Comprendre les mondes des autres demande souvent de se remettre en question. Le savoir expérientiel vient ici questionner les savoirs théoriques. En matière de santé mentale, certaines clés sont peut-être à trouver dans des philosophies et traditions du passé pour justement mieux concevoir l’avenir. C’est par exemple le cas de la philosophie taoïste et de la médecine traditionnelle chinoise qui décrivent des systèmes humains plus holistiques et font le lien corps- âme-esprit (avec les notions de corps énergétique, spirituel et physique).

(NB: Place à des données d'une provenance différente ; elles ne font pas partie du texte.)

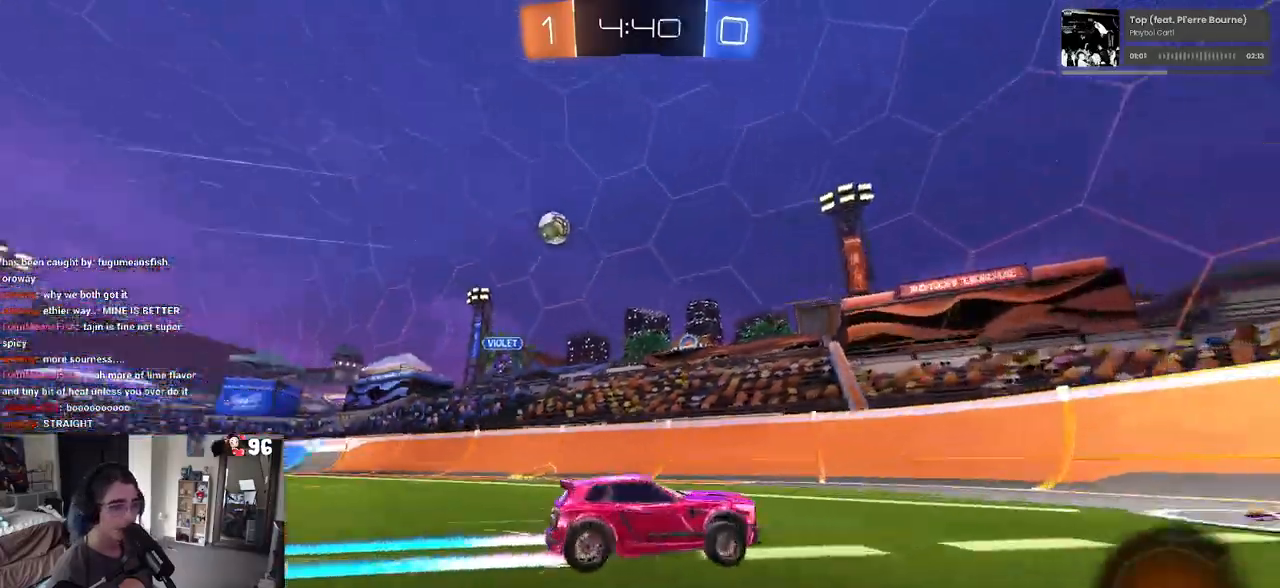
{"buttons": [], "left_stick": "center", "right_stick": "center", "events": [[100, "left_stick", "down-right"], [150, "SQUARE", "down"], [283, "SQUARE", "up"], [350, "left_stick", "center"]]}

Étymologiquement, psychiatrie provient du mot grec psyche, qui signifie âme ou esprit, et iatros, qui signifie médecin (littéralement « médecine de l'âme »). Dans beaucoup de traditions non-occidentales, l’âme ne se guérit pas à coup de neuroleptiques. Pour ma part, je pense que l’âme peut trouver une voie de rétablissement dans la compréhension de son chemin de vie et le fait de retrouver un certain alignement avec les choses qui la font vibrer. De mon point de vue, au-delà des cases et des diagnostics, un rétablissement sur le long terme passe par une connaissance de soi et une réflexion sur son projet de vie. Aligner son projet de vie avec ses aptitudes, c’est sans doute une des clés les plus importantes afin de trouver un état émotionnel stable sur le long terme.

Paradoxalement, dans une société qui manque de temps et court après le profit, la modernité en matière de santé mentale serait peut-être d’accorder plus de temps et de compréhension à nos « fous ». C’est peut-être en ça que le métier de médiation en santé-pair est un espoir pour une psychiatrie plus humaine.